Povo deve ter espaço
Recordou-se dos tempos em que o povo tinha direito à palavra a todos os níveis da administração pública, incluindo nos locais de trabalho.Exemplificando, ela disse que a planificação começava da base para o topo, oportunidades que nos últimos tempos têm feito muita falta, o que para ela deve ser corrigido com o aprofundamento do processo de descentralização, dado que o modelo vigente denota um grande vazio sobre como as pessoas podem opinar e resolver os seus problemas.“A democracia é uma exigência fundamental para que qualquer um possa falar na primeira pessoa e esse espaço deixou de existir. Temos pessoas que nos representam, mas precisamos de espaço para dizer o que pensamos ou precisamos na aldeia”, disse.

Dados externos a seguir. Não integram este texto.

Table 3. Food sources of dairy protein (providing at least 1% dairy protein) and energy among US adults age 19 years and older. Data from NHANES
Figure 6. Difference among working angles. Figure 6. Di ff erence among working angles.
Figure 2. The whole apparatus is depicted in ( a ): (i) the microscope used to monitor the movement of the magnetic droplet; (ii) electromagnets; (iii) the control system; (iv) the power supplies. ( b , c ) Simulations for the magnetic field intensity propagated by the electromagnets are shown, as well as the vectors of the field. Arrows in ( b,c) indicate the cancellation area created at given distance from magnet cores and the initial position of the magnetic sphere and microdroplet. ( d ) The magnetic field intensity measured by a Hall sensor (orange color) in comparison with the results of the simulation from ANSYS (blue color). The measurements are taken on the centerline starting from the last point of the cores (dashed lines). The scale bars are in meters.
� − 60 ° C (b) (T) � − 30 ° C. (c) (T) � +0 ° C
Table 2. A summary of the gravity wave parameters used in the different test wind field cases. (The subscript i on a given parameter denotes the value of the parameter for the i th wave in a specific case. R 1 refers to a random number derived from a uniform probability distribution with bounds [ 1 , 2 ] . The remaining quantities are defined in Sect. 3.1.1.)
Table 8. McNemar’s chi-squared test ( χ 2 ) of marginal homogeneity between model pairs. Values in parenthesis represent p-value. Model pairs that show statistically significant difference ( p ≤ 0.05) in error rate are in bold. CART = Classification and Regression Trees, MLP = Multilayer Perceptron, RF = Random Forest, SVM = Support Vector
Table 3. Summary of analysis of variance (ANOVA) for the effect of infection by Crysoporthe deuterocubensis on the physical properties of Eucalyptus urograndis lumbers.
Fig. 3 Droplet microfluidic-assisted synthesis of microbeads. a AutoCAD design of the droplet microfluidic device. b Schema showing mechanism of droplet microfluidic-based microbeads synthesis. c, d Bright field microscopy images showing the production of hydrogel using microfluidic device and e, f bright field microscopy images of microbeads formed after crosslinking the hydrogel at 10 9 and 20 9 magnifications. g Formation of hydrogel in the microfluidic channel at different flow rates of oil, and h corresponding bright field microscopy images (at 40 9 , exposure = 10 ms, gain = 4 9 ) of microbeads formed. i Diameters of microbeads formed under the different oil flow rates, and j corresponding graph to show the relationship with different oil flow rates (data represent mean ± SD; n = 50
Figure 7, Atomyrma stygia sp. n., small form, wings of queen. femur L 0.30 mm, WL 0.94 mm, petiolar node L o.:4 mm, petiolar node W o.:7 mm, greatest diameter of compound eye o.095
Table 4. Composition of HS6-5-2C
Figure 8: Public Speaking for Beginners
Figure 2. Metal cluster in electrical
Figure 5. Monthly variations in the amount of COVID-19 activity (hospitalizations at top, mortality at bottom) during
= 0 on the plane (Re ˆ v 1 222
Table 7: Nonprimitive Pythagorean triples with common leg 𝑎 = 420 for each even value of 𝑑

Educação em primeiro lugar
Mesmo em tempos de intensa guerra, a antiga ministra de educação diz que Machel sempre colocou a formação do homem em primeiro lugar. Prova disso, diz que são os diversos pensamentos que foi desenvolvido ao longo do tempo como é o caso: “fazer da escola a base para o povo tomar o poder; estudar, produzir e combater “.Segundo Graça Machel, nesse período a prioridade era o combate ao colonialismo, mas o presidente de então dava primazia aos estudos nos seus discursos, de forma que o povo adquirisse conhecimento científico que era condição primordial para depois se produzir.Apesar de estarmos num período onde os são desafios diferentes, entende a activista, que a base discursiva que privilegiava o conhecimento para espevitar produção continua actual e mostra-se cada vez mais necessário.Isto porque Moçambique é um país de consumidores e não de produtores, o que faz com que importemos mais de 80% do que se consome, sendo que os níveis de pobreza continuam elevadíssimos. Desafiou os académicos a adquirem uma mentalidade revolucionaria no que diz respeito a produção de modo a colocar o país com altos níveis de suficiência alimentar.